Eurex On Continuing Upward Trend In September - Again Over 35 Million Contracts Traded - Record Results In Dow-Jones Euro STOXX And SHAZ
Date 04/10/1999
Eurex, the European derivatives, is posting further increases in turnover: About 36 million contracts were traded in September on the world's largest derivatives market. Eurex reports an increase of 7.6 million contracts traded as compared with the number posted in September 1998. Total turnover for the first nine months of 1999 came to about 281 million contracts, about 90 million contracts more than the number traded during the first nine months of 1998 and about 33 million contracts above the total for all of 1998.
The BUND future was the top Eurex product in September, with about 12.8 million contracts traded. For another month in a row, the BUND future was the world's most heavily traded derivatives contract. Trading in options on the BUND future was also extremely active again in September, beating out the number traded during the same month of last year by more than 2 million contracts, representing an increase of 112 percent..

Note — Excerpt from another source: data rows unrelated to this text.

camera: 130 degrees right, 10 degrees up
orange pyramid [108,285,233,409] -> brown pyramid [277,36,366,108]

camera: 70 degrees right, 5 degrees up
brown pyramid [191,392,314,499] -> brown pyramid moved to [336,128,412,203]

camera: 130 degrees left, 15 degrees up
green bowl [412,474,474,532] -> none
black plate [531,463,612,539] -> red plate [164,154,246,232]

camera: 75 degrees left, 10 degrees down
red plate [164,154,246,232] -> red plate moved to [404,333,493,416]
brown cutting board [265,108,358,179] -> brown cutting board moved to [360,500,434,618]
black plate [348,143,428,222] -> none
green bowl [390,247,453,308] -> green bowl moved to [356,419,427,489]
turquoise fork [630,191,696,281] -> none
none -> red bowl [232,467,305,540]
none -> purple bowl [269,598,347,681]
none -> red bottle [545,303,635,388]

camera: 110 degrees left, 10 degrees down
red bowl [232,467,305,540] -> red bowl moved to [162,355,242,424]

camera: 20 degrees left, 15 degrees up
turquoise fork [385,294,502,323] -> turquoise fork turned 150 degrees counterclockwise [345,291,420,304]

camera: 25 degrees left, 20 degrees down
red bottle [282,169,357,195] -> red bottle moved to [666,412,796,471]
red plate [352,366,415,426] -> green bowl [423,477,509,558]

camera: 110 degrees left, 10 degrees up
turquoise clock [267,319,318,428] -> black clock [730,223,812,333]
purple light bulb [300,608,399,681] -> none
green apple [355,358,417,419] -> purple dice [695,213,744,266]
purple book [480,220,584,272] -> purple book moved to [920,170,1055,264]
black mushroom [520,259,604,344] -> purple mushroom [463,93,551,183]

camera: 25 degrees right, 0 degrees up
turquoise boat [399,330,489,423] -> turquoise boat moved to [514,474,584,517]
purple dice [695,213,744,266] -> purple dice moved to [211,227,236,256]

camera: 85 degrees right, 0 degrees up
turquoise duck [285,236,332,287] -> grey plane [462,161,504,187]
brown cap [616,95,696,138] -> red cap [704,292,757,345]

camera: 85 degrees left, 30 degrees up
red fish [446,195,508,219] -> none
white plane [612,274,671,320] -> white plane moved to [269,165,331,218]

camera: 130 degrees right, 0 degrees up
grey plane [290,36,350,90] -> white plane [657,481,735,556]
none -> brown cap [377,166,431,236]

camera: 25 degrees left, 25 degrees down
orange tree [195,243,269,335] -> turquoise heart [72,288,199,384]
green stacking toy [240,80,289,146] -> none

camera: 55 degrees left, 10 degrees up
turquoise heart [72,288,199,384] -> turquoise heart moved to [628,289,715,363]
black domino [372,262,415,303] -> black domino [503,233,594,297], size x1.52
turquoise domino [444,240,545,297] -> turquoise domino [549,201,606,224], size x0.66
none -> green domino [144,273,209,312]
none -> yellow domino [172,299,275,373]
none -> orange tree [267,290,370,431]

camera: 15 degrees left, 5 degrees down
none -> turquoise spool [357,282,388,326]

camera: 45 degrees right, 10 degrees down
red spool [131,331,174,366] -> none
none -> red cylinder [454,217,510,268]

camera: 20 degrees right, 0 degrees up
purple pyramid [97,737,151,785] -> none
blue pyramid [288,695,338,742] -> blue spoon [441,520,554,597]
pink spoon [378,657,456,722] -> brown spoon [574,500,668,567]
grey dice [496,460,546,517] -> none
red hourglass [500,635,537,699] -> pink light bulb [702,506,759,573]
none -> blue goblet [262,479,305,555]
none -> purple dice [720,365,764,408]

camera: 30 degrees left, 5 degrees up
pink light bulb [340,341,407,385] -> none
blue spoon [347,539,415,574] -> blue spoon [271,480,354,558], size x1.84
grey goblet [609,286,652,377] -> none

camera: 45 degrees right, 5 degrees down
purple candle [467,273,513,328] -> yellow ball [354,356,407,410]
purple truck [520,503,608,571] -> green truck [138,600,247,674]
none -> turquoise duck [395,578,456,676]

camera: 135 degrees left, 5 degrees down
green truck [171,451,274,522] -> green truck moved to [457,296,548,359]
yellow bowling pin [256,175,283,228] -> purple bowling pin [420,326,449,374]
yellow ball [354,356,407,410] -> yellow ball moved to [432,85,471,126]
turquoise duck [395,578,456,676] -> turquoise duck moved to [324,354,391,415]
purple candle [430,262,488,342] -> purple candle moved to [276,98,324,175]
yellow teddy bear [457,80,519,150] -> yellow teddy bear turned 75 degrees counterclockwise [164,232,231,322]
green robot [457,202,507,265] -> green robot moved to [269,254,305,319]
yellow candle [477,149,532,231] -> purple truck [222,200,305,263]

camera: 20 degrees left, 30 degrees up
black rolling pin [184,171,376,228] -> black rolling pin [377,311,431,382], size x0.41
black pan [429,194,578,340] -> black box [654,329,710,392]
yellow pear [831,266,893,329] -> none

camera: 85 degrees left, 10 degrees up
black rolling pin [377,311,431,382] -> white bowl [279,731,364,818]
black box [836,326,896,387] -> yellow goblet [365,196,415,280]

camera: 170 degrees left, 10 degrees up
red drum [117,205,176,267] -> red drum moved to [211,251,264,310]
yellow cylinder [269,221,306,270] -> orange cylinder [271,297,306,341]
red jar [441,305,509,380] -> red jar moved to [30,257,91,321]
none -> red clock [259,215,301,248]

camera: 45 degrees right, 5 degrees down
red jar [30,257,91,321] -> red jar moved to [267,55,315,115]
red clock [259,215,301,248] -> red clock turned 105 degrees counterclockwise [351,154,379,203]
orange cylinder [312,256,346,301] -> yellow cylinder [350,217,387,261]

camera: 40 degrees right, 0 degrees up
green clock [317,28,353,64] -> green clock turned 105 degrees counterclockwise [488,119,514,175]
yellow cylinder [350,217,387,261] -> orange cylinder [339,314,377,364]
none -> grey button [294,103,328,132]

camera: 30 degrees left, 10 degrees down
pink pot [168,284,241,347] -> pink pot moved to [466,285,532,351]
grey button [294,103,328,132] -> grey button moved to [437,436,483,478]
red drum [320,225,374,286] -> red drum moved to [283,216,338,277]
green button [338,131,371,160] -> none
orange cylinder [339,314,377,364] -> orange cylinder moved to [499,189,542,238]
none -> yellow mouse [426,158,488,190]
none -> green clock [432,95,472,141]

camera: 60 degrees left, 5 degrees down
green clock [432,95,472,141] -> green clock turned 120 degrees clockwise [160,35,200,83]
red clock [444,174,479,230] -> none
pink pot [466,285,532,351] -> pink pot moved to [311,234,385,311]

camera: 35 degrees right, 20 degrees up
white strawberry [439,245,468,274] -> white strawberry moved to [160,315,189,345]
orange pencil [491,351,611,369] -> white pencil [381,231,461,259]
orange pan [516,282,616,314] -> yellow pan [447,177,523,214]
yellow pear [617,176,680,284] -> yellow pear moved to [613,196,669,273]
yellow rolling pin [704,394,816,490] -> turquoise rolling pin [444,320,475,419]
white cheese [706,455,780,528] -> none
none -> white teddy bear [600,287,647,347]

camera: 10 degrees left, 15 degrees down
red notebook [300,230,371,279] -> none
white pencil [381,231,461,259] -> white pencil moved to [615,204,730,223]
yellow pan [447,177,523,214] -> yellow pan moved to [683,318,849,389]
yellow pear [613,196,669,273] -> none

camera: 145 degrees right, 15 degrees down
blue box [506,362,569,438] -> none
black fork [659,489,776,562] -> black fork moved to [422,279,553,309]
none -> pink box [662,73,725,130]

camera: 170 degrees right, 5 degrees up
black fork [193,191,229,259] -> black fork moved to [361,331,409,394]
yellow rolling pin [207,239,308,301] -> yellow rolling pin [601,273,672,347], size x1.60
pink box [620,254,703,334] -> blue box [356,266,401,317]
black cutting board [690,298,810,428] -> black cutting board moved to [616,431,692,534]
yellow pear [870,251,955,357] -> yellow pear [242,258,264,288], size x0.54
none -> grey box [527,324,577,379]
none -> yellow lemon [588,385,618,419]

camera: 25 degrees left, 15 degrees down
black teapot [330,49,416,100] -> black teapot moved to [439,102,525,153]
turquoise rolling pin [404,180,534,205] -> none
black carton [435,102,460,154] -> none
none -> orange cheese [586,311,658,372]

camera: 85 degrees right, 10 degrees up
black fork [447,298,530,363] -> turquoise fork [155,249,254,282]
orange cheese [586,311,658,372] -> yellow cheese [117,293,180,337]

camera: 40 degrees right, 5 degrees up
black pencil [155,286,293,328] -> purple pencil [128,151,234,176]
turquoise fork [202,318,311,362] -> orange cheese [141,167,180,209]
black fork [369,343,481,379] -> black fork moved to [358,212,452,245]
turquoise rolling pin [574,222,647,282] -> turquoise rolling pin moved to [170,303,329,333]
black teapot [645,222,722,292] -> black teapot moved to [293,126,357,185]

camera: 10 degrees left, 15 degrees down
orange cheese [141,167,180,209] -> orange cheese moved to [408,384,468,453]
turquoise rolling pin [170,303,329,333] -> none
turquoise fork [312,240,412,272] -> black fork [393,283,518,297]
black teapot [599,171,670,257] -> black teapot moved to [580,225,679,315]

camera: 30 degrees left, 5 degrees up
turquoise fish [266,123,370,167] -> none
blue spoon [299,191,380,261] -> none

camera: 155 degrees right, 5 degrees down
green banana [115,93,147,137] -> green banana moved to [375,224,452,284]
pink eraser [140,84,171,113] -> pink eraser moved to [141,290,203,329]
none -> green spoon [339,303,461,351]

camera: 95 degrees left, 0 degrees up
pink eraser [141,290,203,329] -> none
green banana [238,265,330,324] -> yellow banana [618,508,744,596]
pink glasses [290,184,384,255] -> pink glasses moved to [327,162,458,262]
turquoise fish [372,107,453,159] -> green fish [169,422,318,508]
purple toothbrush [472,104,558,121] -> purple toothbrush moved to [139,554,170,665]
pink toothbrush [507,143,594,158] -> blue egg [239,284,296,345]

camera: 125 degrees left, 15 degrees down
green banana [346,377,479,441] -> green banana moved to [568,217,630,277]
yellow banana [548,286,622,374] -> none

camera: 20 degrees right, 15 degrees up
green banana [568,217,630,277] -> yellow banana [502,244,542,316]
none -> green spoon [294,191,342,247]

Trading volume in futures on the BOBL and SCHATZ was high in September. The BOBL future set a new record on a monthly basis with over 5.6 million contracts traded, a 13 percent increase over the number traded in Sep-tember last year. The SCHATZ future posted its second-best monthly total with over 2.4 million contracts traded in September, a 21 percent increase over the September 1998 volume.
Futures on the one-month and three-month Euribor showed slight increases again in contract volume. With 16,600 contracts traded on a daily average in September, about four thousand more contracts were traded on a daily basis in the money-market products than the average for 1999 so far.
Trading in derivatives on the Dow-Jones Euro STOXX 50 index also increased. More than 1.3 million contracts in futures and options on the Euro STOXX were traded in September 1999, setting a new record on a monthly basis and beating the previous record of about 880,000 contracts set in June 1999. Compared with the month of August, turnover in the options grew by about 54 percent in September, and the volume in futures by 120 percent.